The Computer & Communications Industry Association’s (CCIA) comments will “emphasize the importance of transparency about what’s in a PRO’s repertory,” emailed Matt Schruers, vice president-law and policy. CCIA members include Dish Network, Google and Pandora (http://bit.ly/WZtLUG).

"Songwriters are severely prejudiced by the antiquated consent decrees,” said Dina LaPolt of LaPolt Law, an IP and entertainment firm, in draft comments advanced to us. LaPolt called for the abolition or significant modification of consent decrees to “reflect the modern licensing landscape.” The streamlining of music licensing “must maintain the music creator’s right of approval,” she said, saying music licensing to third parties is a “secondary” issue next to the consent decree process. Music licensing organizations should be able to “administer any or all” of the rights of creators, “so long as creators have the choice whether or not to participate,” LaPolt said.

In the absence of consent decrees, “songwriters, noncommercial broadcasters, independent publishers and emerging services will face high barriers to entry and potentially endure anticompetitive behavior from the major publishers and their functionaries,” commented FMC. “We know firsthand that consent decrees and the blanket licensing system they enable have clear benefits, particularly to indie publishers and songwriters,” said Casey Rae, vice president-policy and education, in a statement. “Given the rampant ownership consolidation among major music publishers, it is more important than ever” that the “benefits” of consent decrees be “maintained,” he said. The National Music Publishers’ Association (NMPA) argues that “songwriters lose millions a year because of their inability to negotiate free market rates,” but “there is no guarantee that rates negotiated outside of the Consent Decrees will be paid to the songwriters directly or in a 50/50 split,” FMC said.

"To remove the confusion, uncertainty, and inequity that plague music performance rights licensing,” the NMPA made three recommendations, including the arbitration model similar to the one offered by BMI, in a draft comment summary advanced to us. “Any arbitration or judicial proceeding should be required to take into account market-negotiated rates as benchmarks,” it said. NMPA asked that music publishers be allowed to negotiate “directly digital distribution rights.” Consent decrees should be allowed to “sunset or provide for automatic periodic assessment of their continued necessity,” it said. Consent decrees should at least have an “automatic periodic assessment of their continued justification based on the structure of the licensing market,” said NMPA.
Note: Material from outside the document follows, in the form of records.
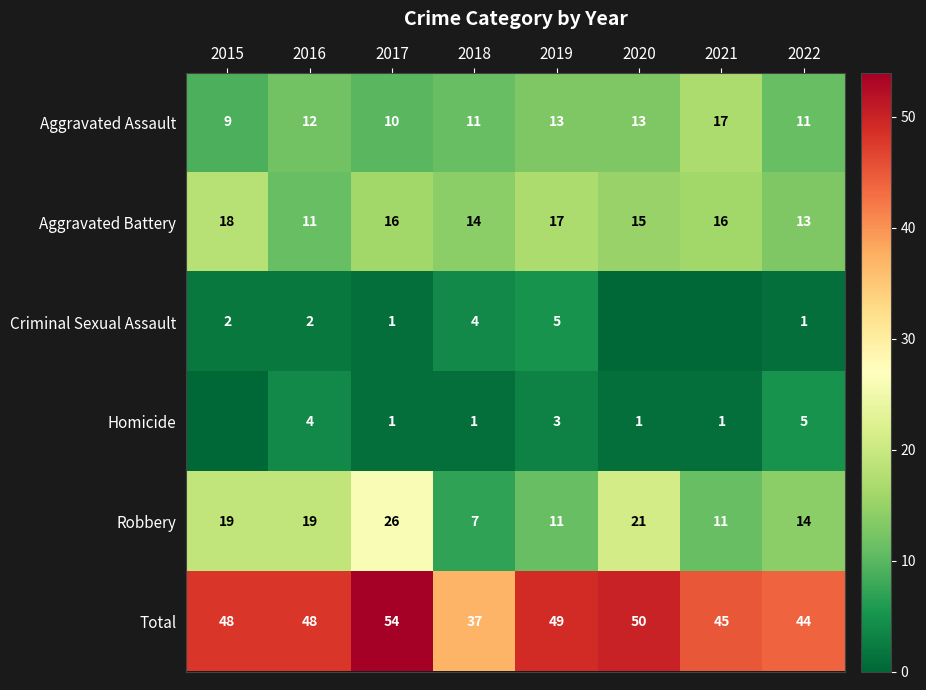

Where is Robbery nearest to the value 16?

2022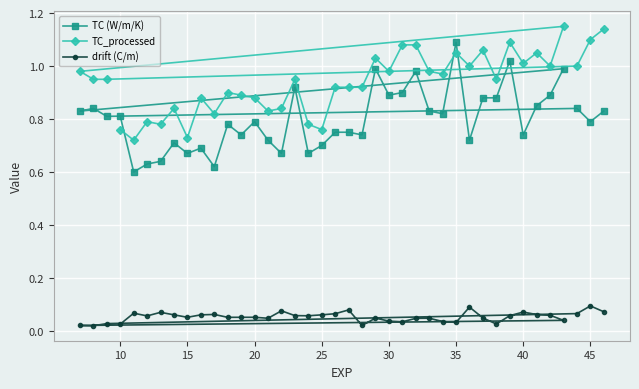

Which series has the largest range (max minus min)?

TC (W/m/K)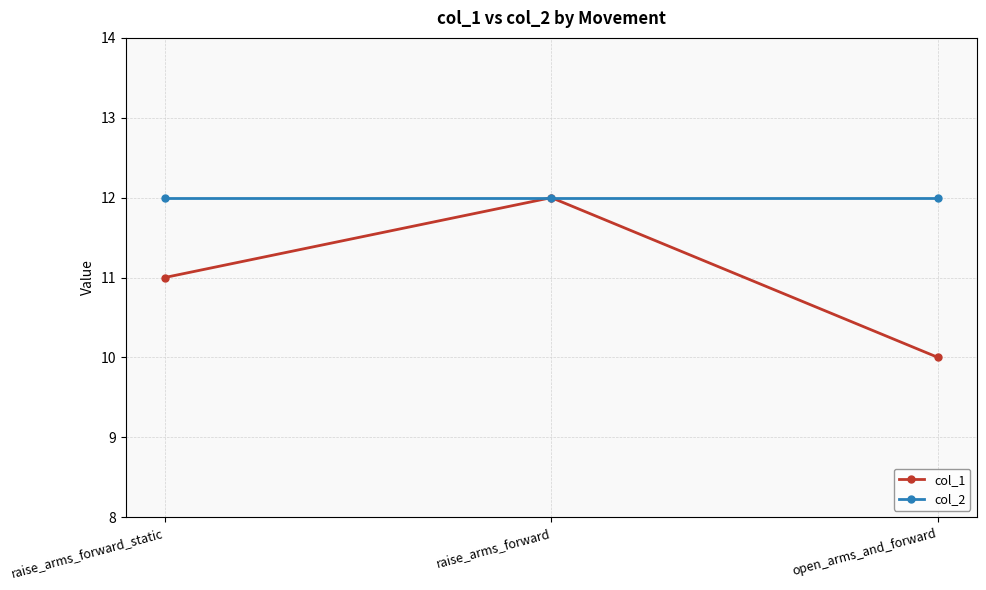

At which label is col_1 closest to 11?

raise_arms_forward_static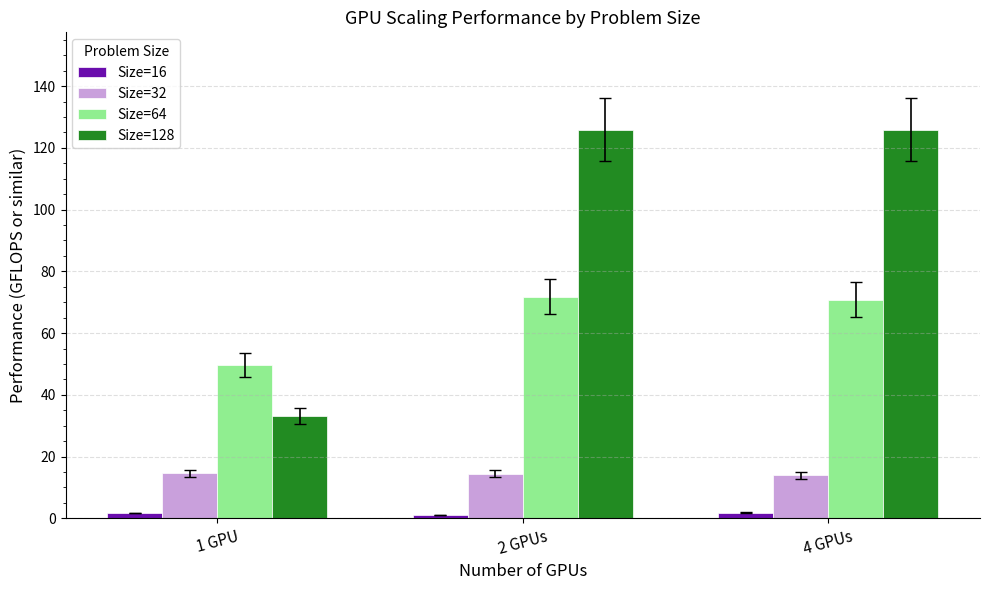

Which series has the widest spread of values?

Size=128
ASCAP’s and BMI’s consent decrees are “oppressive” and “essentially are a compulsory license outside of the Congress” that removes “songwriters’ rights to due process of law,” said David Lowery, a songwriter and business lecturer at the University of Georgia, in DOJ comments advanced to us. Lowery temporarily disrupted a June congressional briefing on consent decrees (CD July 23 p15; July 22 p9), when he threw bags of T-shirts at panelists from CCIA, NAB and the Digital Music Association. Said Lowery: “Consent decrees violate the American social contract for many reasons.”